Das war das erste Mal, dass sie darüber so nachdachte. „Findest du?", fragte sie nachdenklich.
Remus sah sie verständnislos an. „Ja", gab er ernst zurück. „Sowas macht man nicht."
Darjana zuckte nachdenklich mit den Schultern. „Carrow meinte mal, dass es schade ist, dass ich nicht immer betrunken bin, weil mich das leichter zu haben macht. Oh, und sein Kumpel wollte damals auch was von mir und meinte, warum ich mit der halben Schule schlafe, aber nicht mit ihm, damit ich mich schlecht fühle. Ich könnte mich ja einfach hinlegen und müsste nichts machen, es geht ja nicht um mich." Sie malte Anführungszeichen in die Luft.
Angewidert verzog Remus das Gesicht. „Wofür hat der Kerl ne Hand?", fragte er und brachte Darjana damit leise zum Lachen. Ihre Augen funkelten amüsiert, als sie Remus ansah. Er schaffte es immer wieder, sie zu überraschen.
„Vor allem stimmt es nicht mal, es waren nur vier von dieser Schule und das ist bestimmt nicht die Hälfte", murmelte sie, bevor sie einen Blick auf ihn warf und sich korrigierte, als er ihr einfiel. „Fünf."
„Aber selbst wenn gibt ihm das ja kein Recht, sowas zu sagen", erwiderte Remus.

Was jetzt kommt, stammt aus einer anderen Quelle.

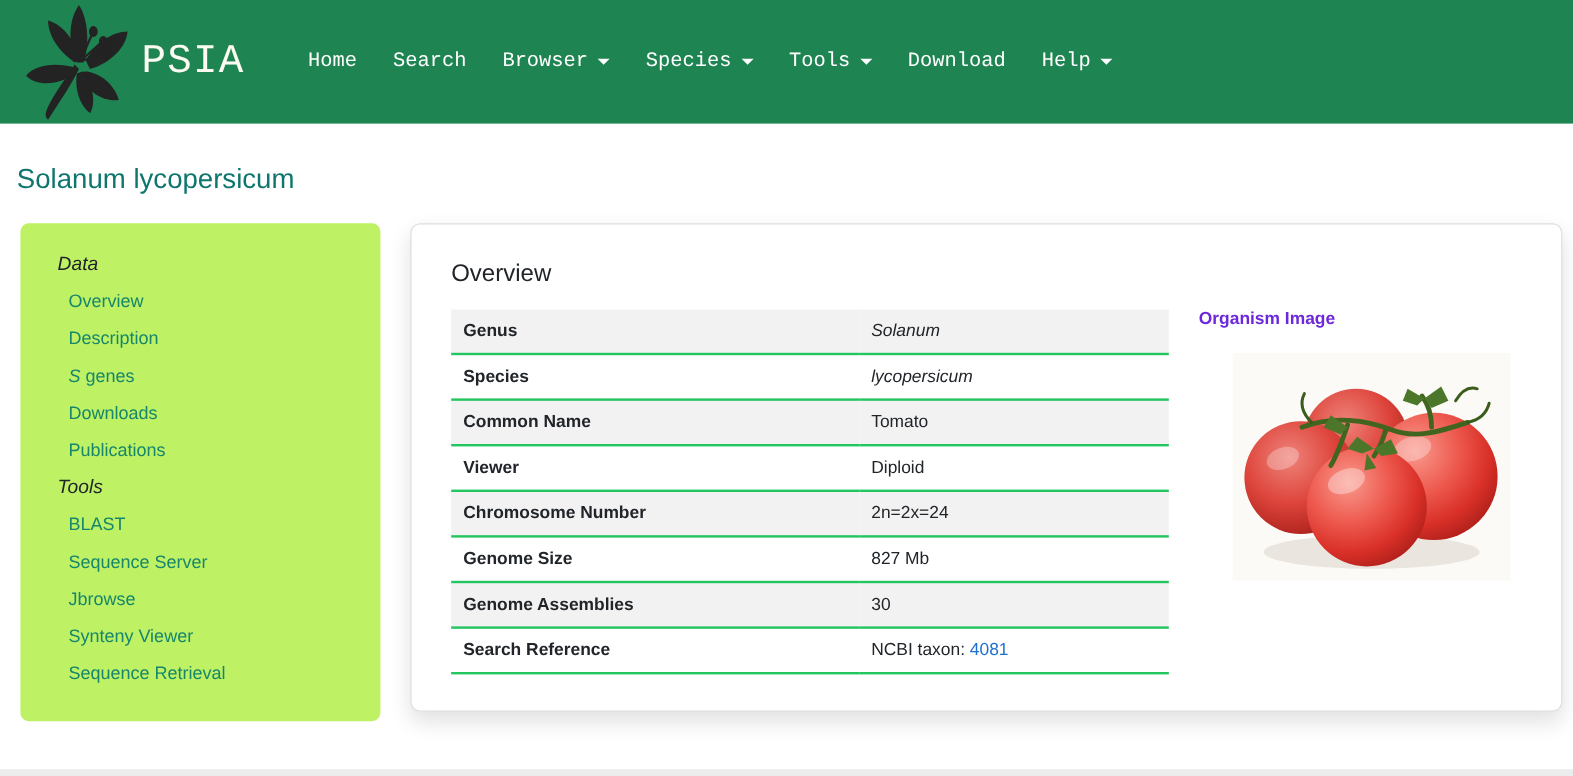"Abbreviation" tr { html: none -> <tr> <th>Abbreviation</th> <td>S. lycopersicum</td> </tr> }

Darjana seufzte schwermütig. „Manchmal fange ich dann an, mich zu fragen, ob sie nicht recht haben und es an mir liegt, auch wenn ich genau weiß, dass es nicht stimmt", gab sie zu.
„Es liegt nicht an dir", sagte Remus bestimmt. „Die Sache ist doch einfach: Wenn dir nicht danach ist, sag es einfach und dann ist es so."
Darjana sah ihn an. „Nein, wirklich, es ist toll, dass du das respektierst."
„Lob mich nicht dafür", antwortete Remus. „Ich will kein Kompliment für etwas, das normal sein sollte." Schweigend betrachtete sie ihn und lächelte sanft. „Komm, lass uns reingehen."
Darjanas Mundwinkel hoben sich und sie nickte sanft, bevor sie ihm folgte. Eine Weile schwiegen sie und sie überlegte, was sie ihn fragen könnte... denn eigentlich gab es im Moment nur eine Sache, die sie in Erfahrung bringen wollte. „Hast du Zara eigentlich gefragt?", brachte sie es über sich, sie endlich zu stellen, als sie die Eingangshalle betraten.
„Oh", erwiderte Remus ein wenig verlegen. „Also eigentlich... Sie hat heute Morgen mich gefragt. Damit hätt ich nicht gerade gerechnet."
Auch Darjana versetzte diese Information einen seltsamen Stich. Wenn sie ihn fragte, mochte sie ihn bestimmt... Es war schwer, ihr so etwas zu verübeln. Bevor sie etwas antworten konnte, waren die beiden schon in Richtung Bibliothek unterwegs, zumindest wenn Darjanas Vermutung richtig war. „Wohin gehen wir?", fragte sie, was ihr Merlin sei Dank eine Antwort ersparte.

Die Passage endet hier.